WHAT IS NEEDED -
The required answer is the data below, restated word for word with images omitted.

RAW DATA -
..........
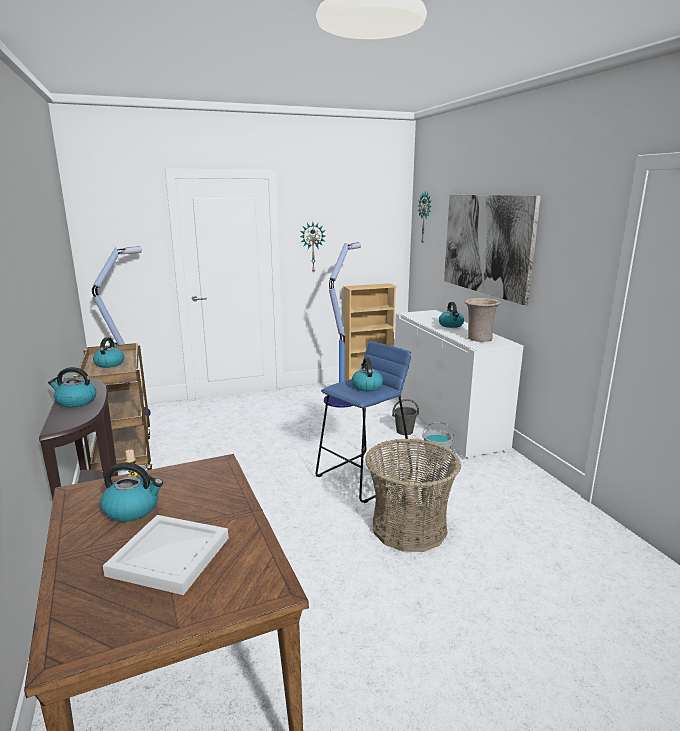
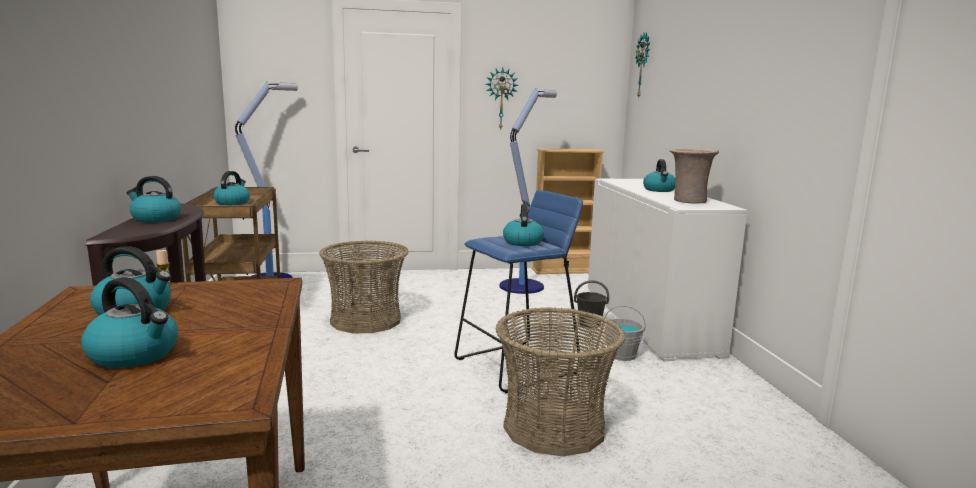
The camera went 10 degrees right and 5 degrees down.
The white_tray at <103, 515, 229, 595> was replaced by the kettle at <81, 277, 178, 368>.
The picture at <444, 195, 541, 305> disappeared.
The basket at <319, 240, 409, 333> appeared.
..........
FINISHED TASK -
The camera went 10 degrees right and 5 degrees down.
The white_tray at <103, 515, 229, 595> was replaced by the kettle at <81, 277, 178, 368>.
The picture at <444, 195, 541, 305> disappeared.
The basket at <319, 240, 409, 333> appeared.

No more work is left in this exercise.